* Given request 1 *
Transcribe the records exactly, starting at the line that contains "locality: Bako National" and ending with the last line of the records. Leave out the pictures.

# start of Source passage

Yeah. So anyway, so these things are based on things moving faster than the speed of light and they're based on idea of not everything is how we see it. It's going against the cosmological principle in my opinion, and it's breaking some rules because these stars are not 23 billion light years away from each other. They're only 13.7 billion light years away from each other. And it doesn't matter if I see 113 billion light years in one direction and another 13 billion light years in the other direction. Because if I'm standing on one of those stars, how far can I see? I can only see 13.7 billion light years. And so Earth is only going to be point 7 billion light years away from the very beginning. If I'm looking at something that's 13 billion light years away. So if I'm looking 13 billion light years, I'm standing on another star or planet that's 13 billion light years away from Earth. From Earth. If I looked at Earth, Earth would only be point 7 billion light years from the very beginning. At that time, it would have been right next to this other star. Mm hmm. And so that other star itself can't be more than 13.7 billion light years away, because that's the very beginning. Once you get that far back, you're looking at background microwave radiation. You're looking at a shell of the beginning. As things go further and further away, they they fill more and more of the sky. And so if you're looking at something that's further away than the beginning of the universe, you're looking at something that has filled the sky entirely or is outside of the universe and is older than the universe, and there is nothing older than the universe by definition. To be further away than 13.7 billion light years means you're older than 13.7 billion light years. By definition.

# end of Source passage
# start of Data lines

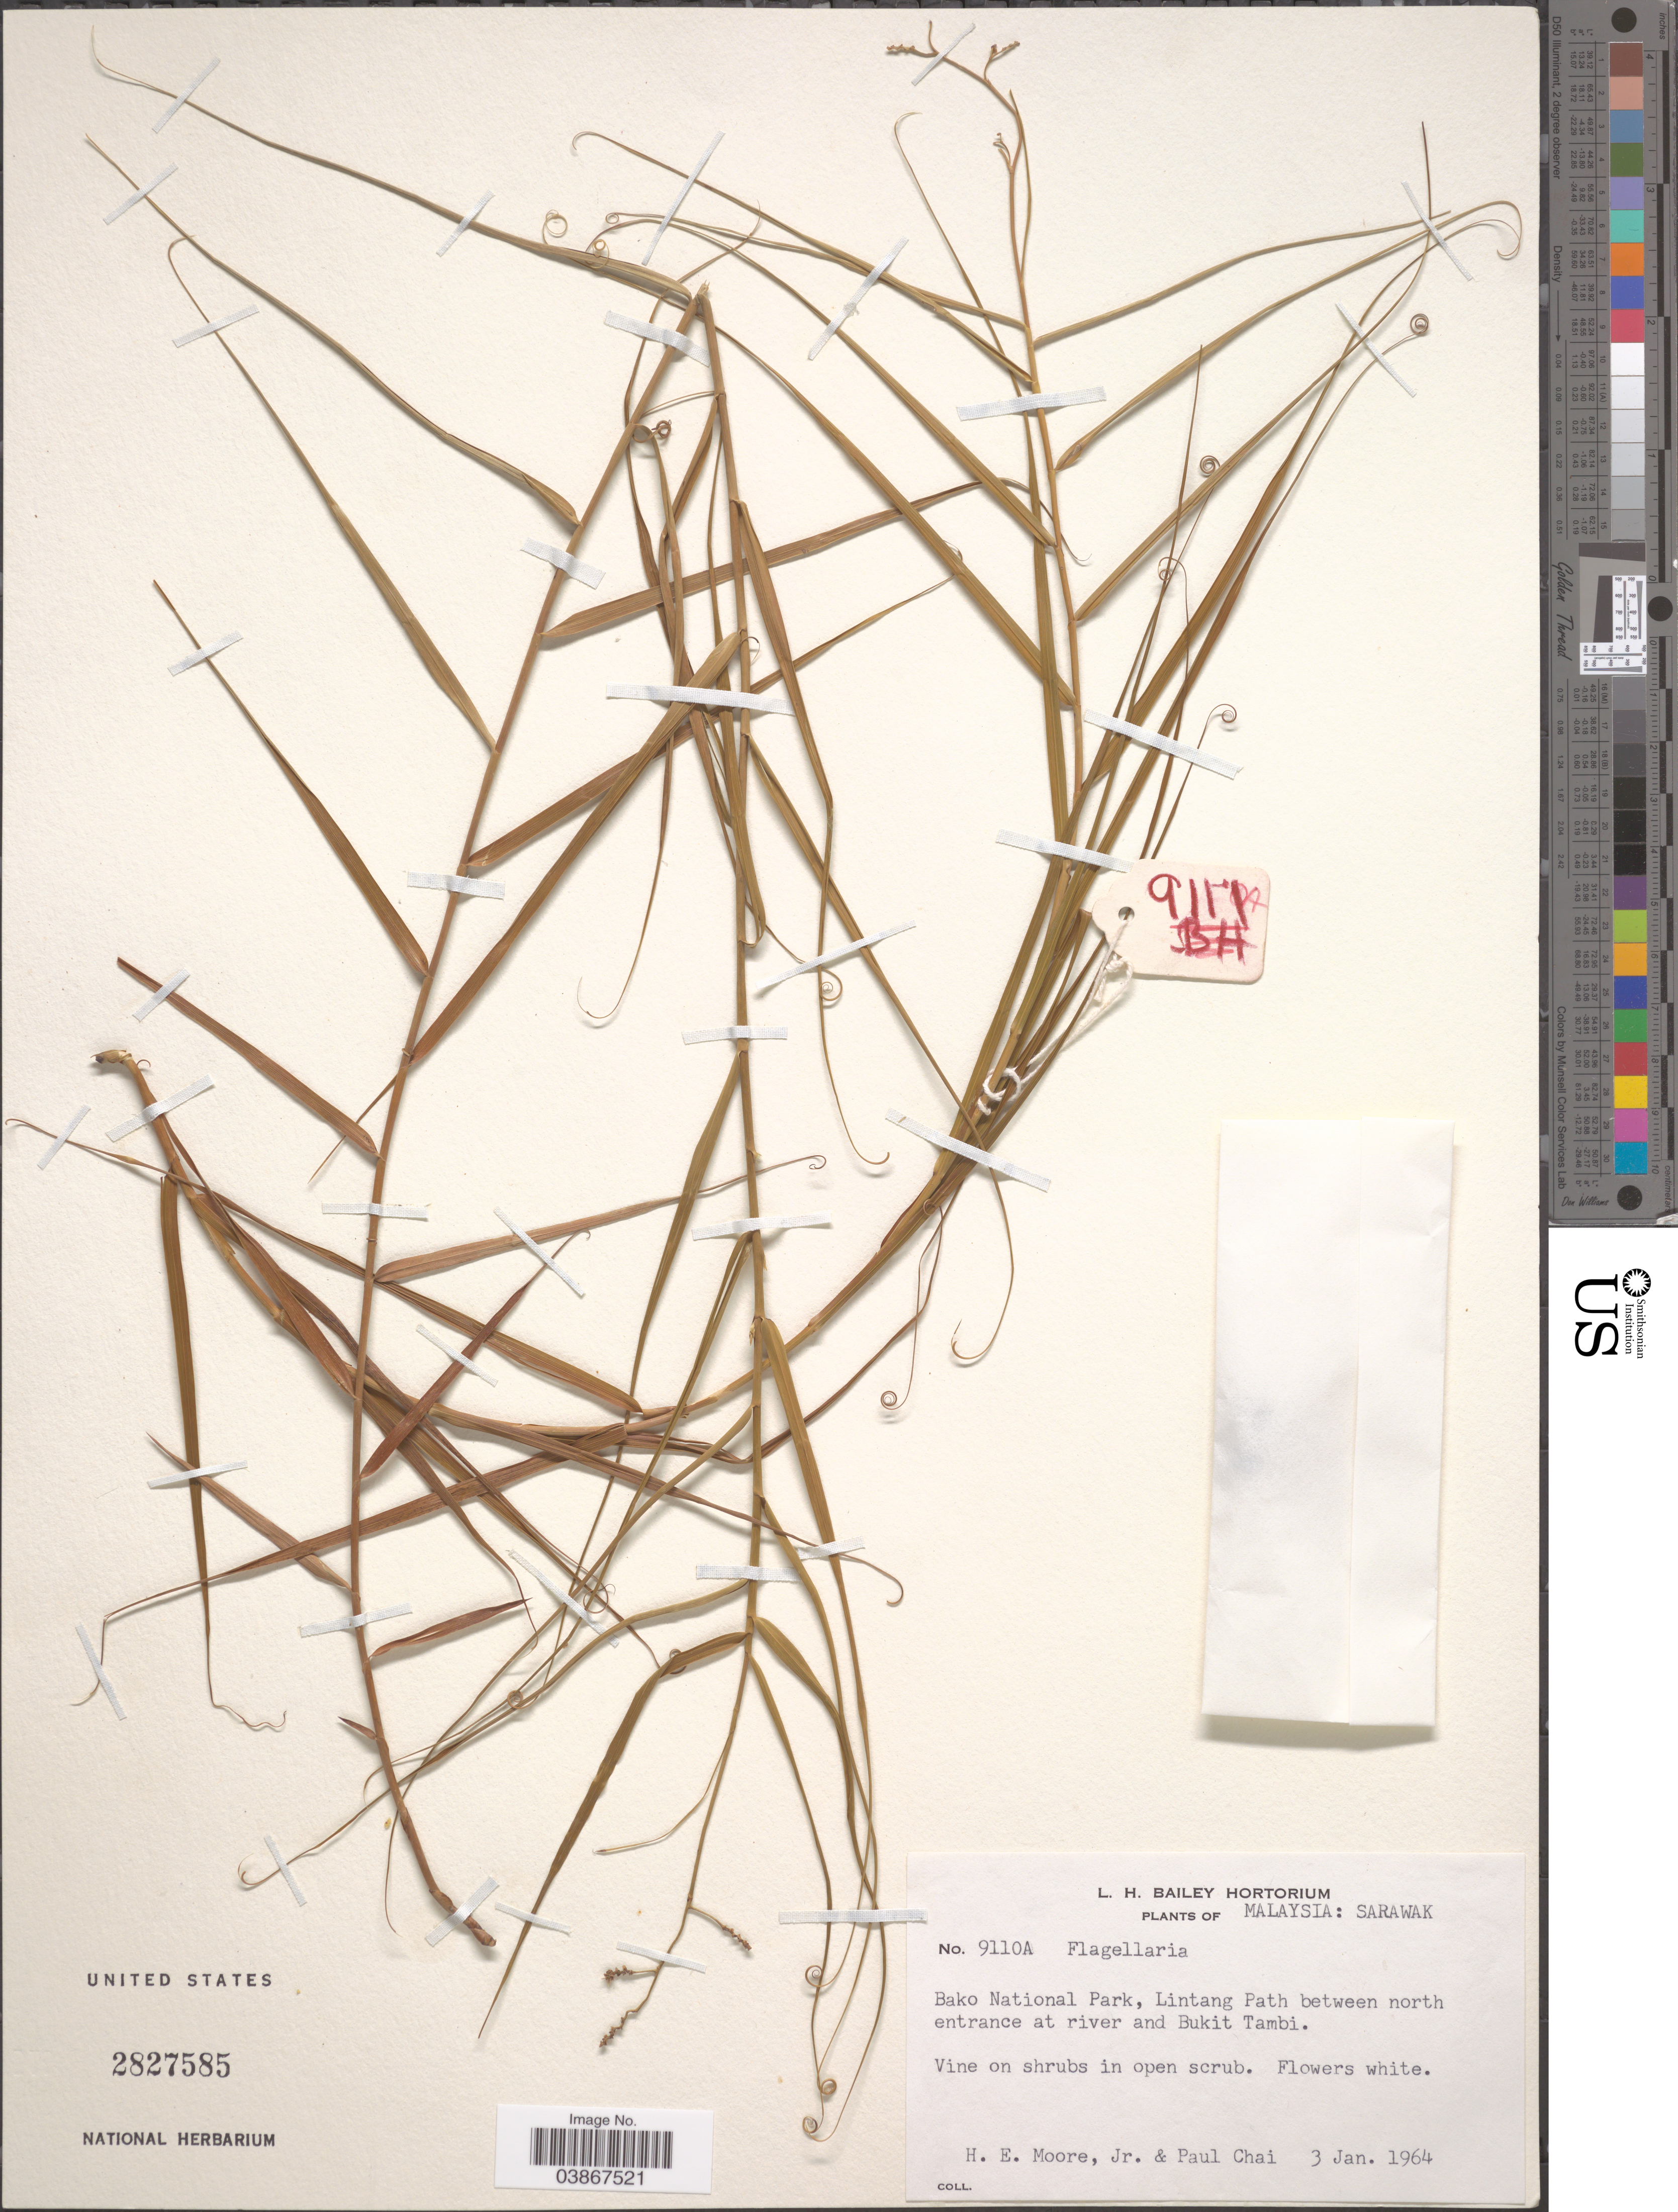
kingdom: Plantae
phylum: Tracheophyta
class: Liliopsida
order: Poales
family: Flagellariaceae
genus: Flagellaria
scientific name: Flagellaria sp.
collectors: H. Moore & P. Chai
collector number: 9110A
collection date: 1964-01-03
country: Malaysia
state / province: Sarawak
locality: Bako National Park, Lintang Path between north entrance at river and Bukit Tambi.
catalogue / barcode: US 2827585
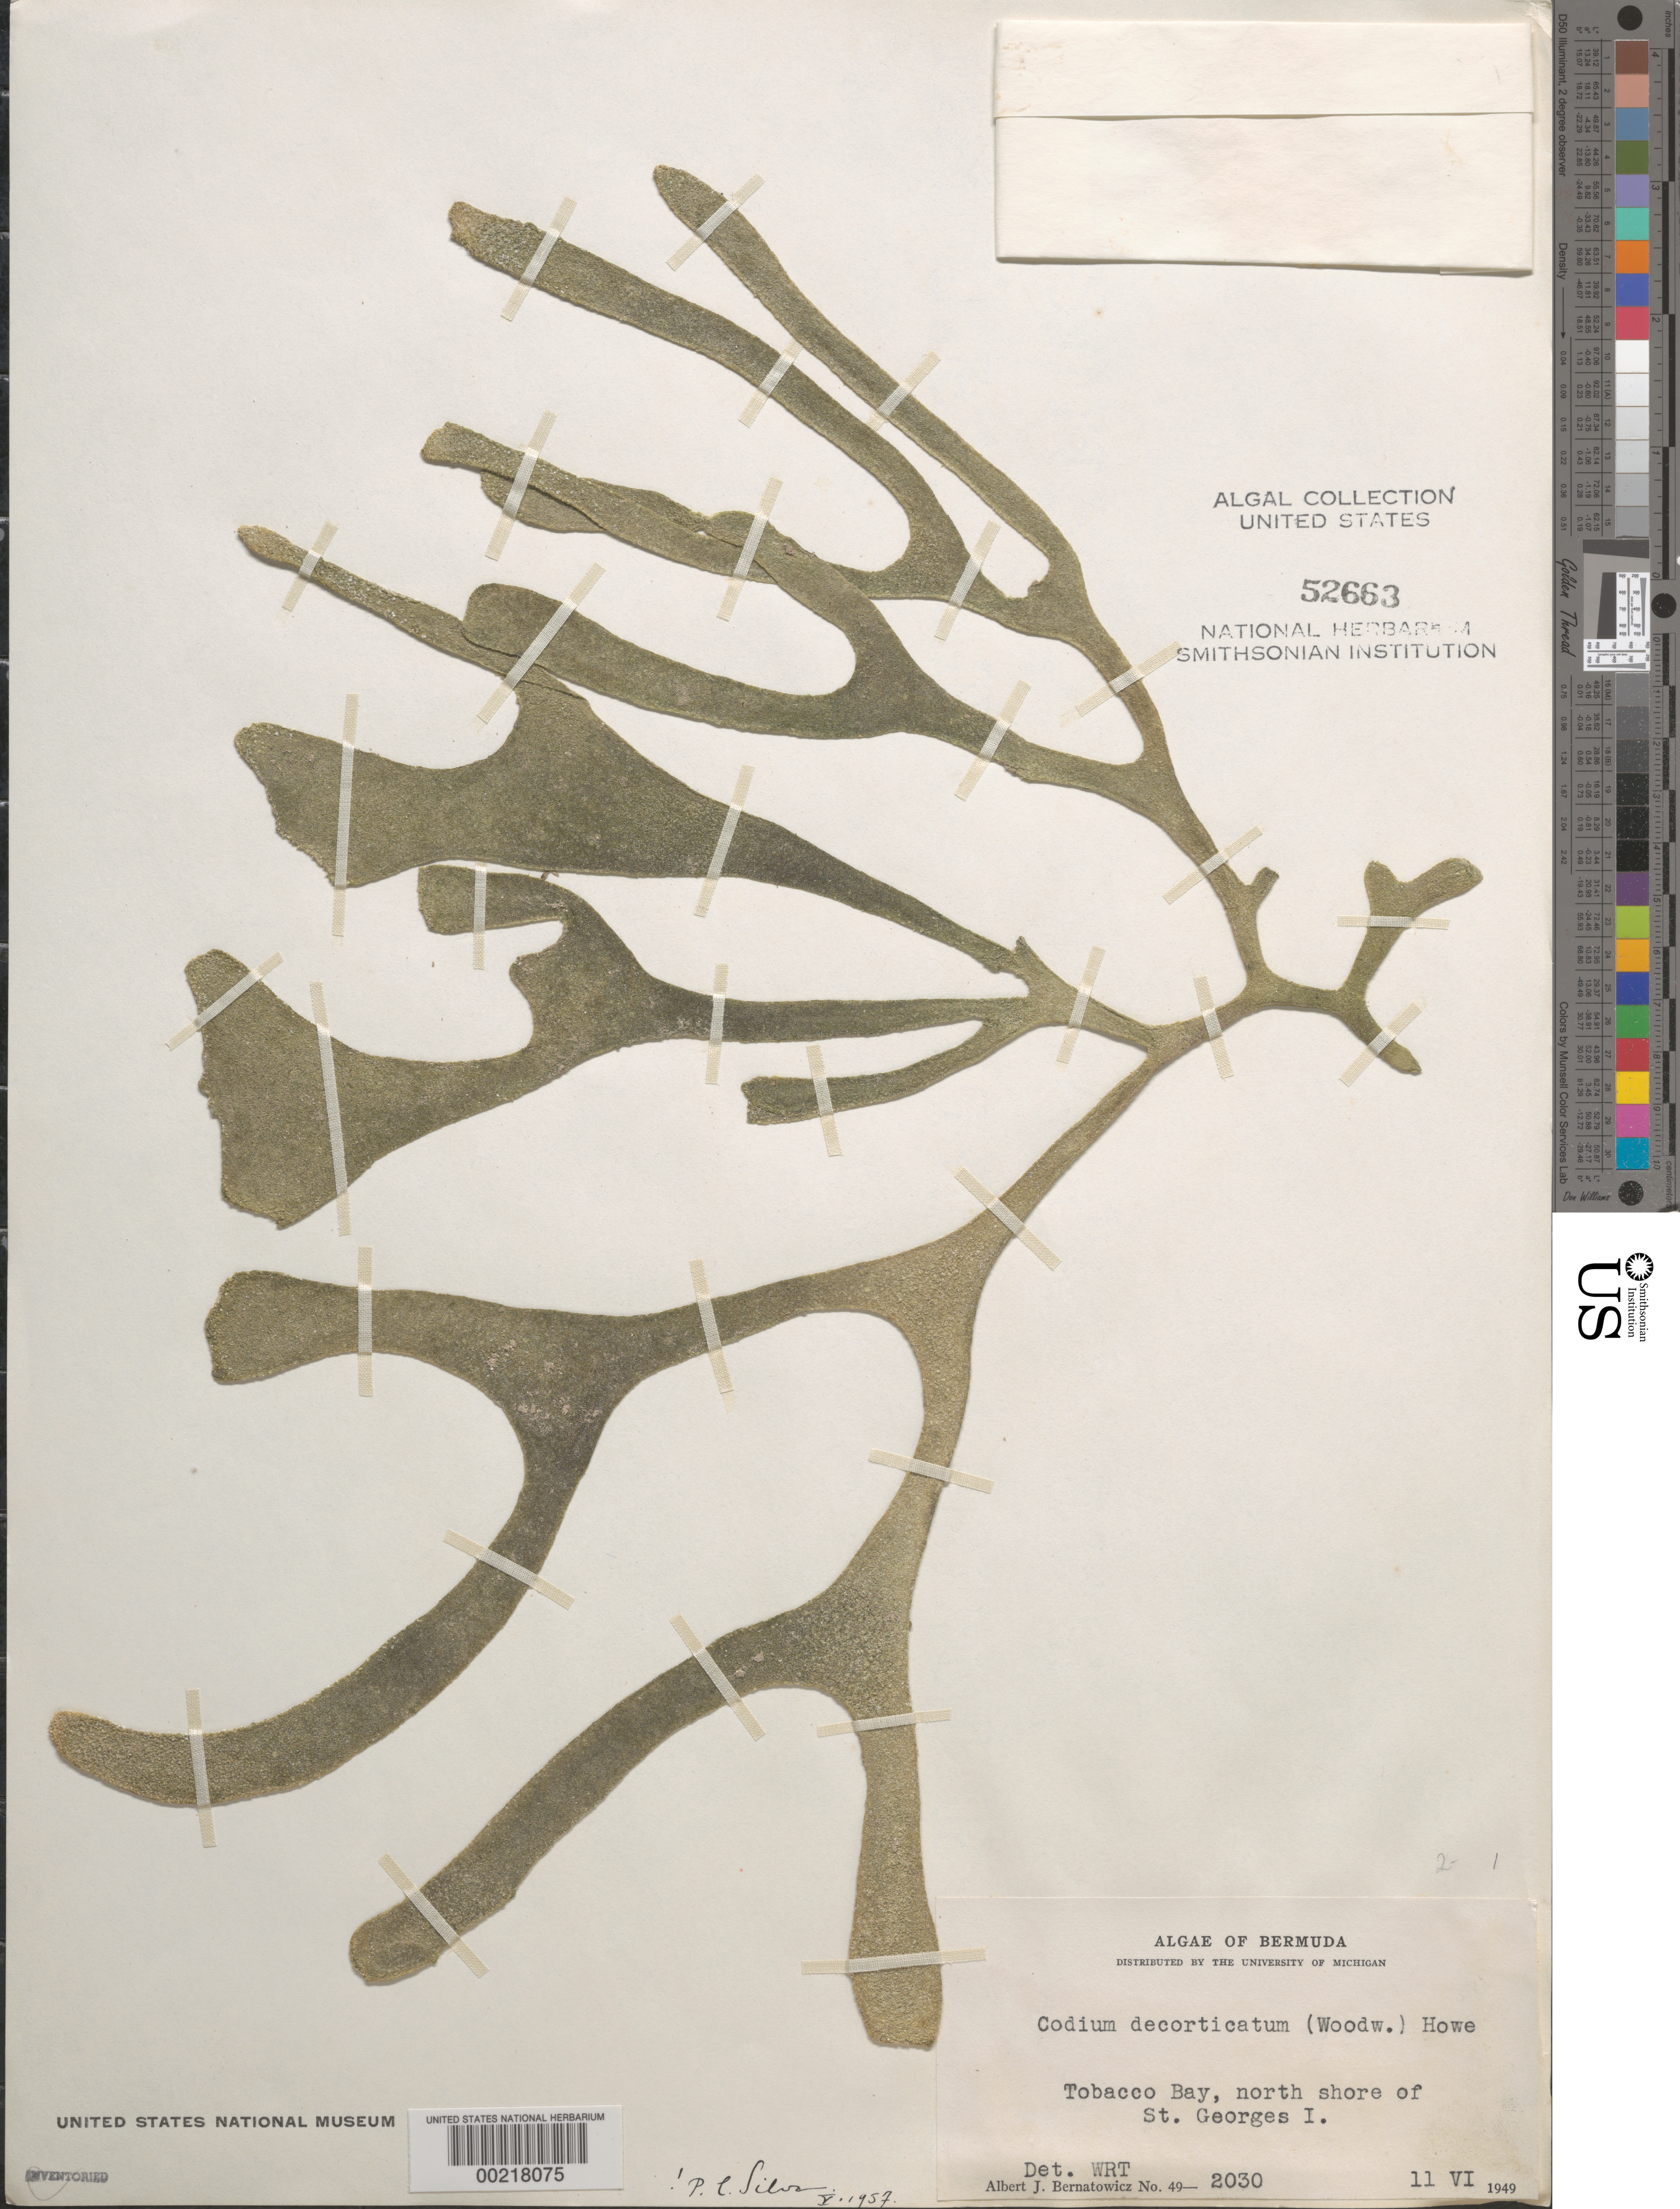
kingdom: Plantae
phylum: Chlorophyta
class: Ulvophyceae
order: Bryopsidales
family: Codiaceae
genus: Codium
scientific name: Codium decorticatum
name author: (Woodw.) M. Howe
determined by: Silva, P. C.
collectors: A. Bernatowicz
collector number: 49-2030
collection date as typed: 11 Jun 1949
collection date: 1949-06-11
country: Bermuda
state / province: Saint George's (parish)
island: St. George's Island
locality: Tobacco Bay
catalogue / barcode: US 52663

# end of Data lines

* Given request 2 *
Restate the passage about light-years and the age of the universe word for word.

* Full response 1 *
locality: Bako National Park, Lintang Path between north entrance at river and Bukit Tambi.
catalogue / barcode: US 2827585
kingdom: Plantae
phylum: Chlorophyta
class: Ulvophyceae
order: Bryopsidales
family: Codiaceae
genus: Codium
scientific name: Codium decorticatum
name author: (Woodw.) M. Howe
determined by: Silva, P. C.
collectors: A. Bernatowicz
collector number: 49-2030
collection date as typed: 11 Jun 1949
collection date: 1949-06-11
country: Bermuda
state / province: Saint George's (parish)
island: St. George's Island
locality: Tobacco Bay
catalogue / barcode: US 52663

* Full response 2 *
Yeah. So anyway, so these things are based on things moving faster than the speed of light and they're based on idea of not everything is how we see it. It's going against the cosmological principle in my opinion, and it's breaking some rules because these stars are not 23 billion light years away from each other. They're only 13.7 billion light years away from each other. And it doesn't matter if I see 113 billion light years in one direction and another 13 billion light years in the other direction. Because if I'm standing on one of those stars, how far can I see? I can only see 13.7 billion light years. And so Earth is only going to be point 7 billion light years away from the very beginning. If I'm looking at something that's 13 billion light years away. So if I'm looking 13 billion light years, I'm standing on another star or planet that's 13 billion light years away from Earth. From Earth. If I looked at Earth, Earth would only be point 7 billion light years from the very beginning. At that time, it would have been right next to this other star. Mm hmm. And so that other star itself can't be more than 13.7 billion light years away, because that's the very beginning. Once you get that far back, you're looking at background microwave radiation. You're looking at a shell of the beginning. As things go further and further away, they they fill more and more of the sky. And so if you're looking at something that's further away than the beginning of the universe, you're looking at something that has filled the sky entirely or is outside of the universe and is older than the universe, and there is nothing older than the universe by definition. To be further away than 13.7 billion light years means you're older than 13.7 billion light years. By definition.